-------- Dataset

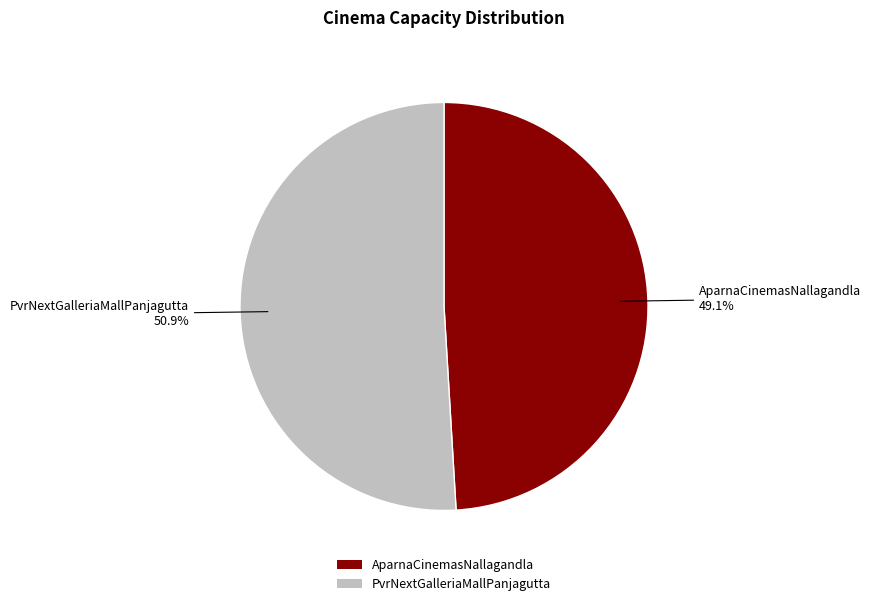

Count the number of slices in the pie.

2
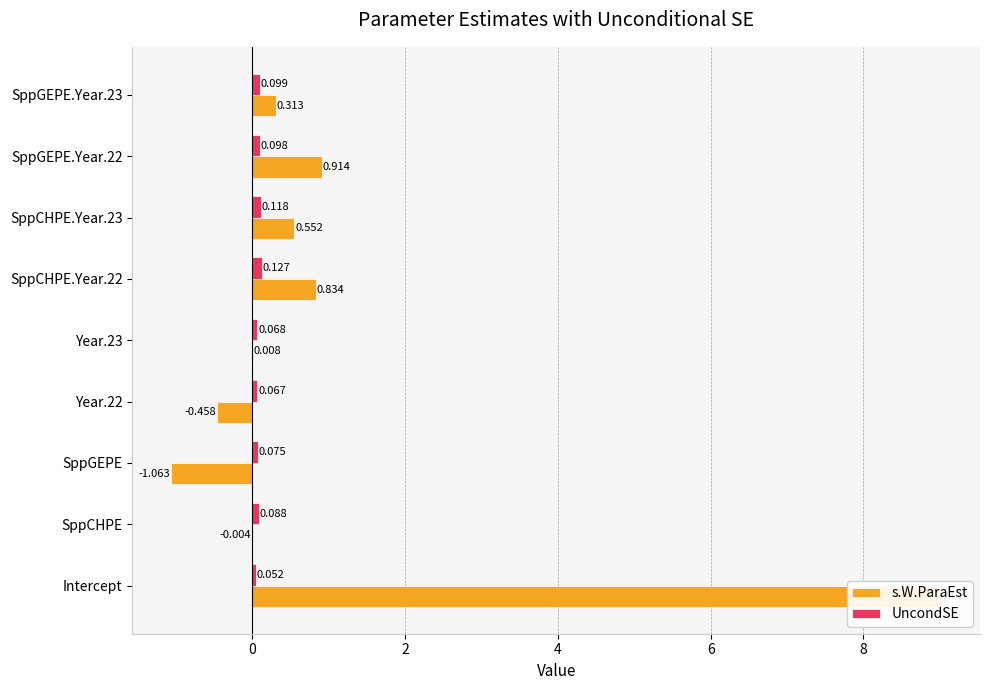

What are all the series names shown in the legend?

s.W.ParaEst, UncondSE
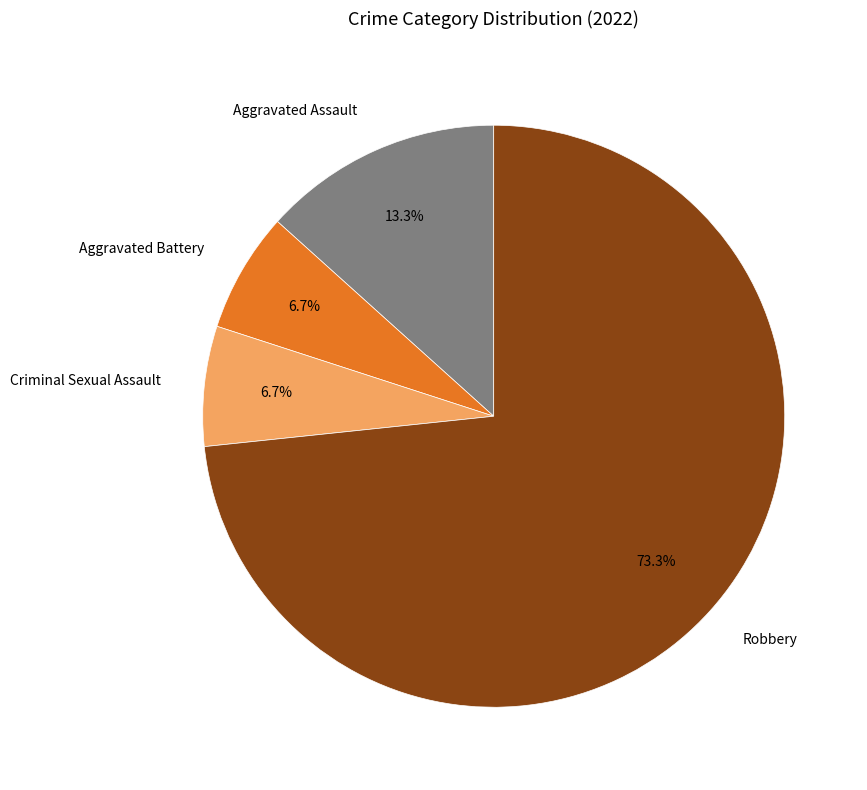

To the nearest percent, what portion does Criminal Sexual Assault represent?

7%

----------------

Exercise details
Rewrite the items above, substituting "key" for every occurrence of "legend" and leaving everything else unchanged. Omit the pictures.

Written solution
Count the number of slices in the pie.

2

What are all the series names shown in the key?

s.W.ParaEst, UncondSE

To the nearest percent, what portion does Criminal Sexual Assault represent?

7%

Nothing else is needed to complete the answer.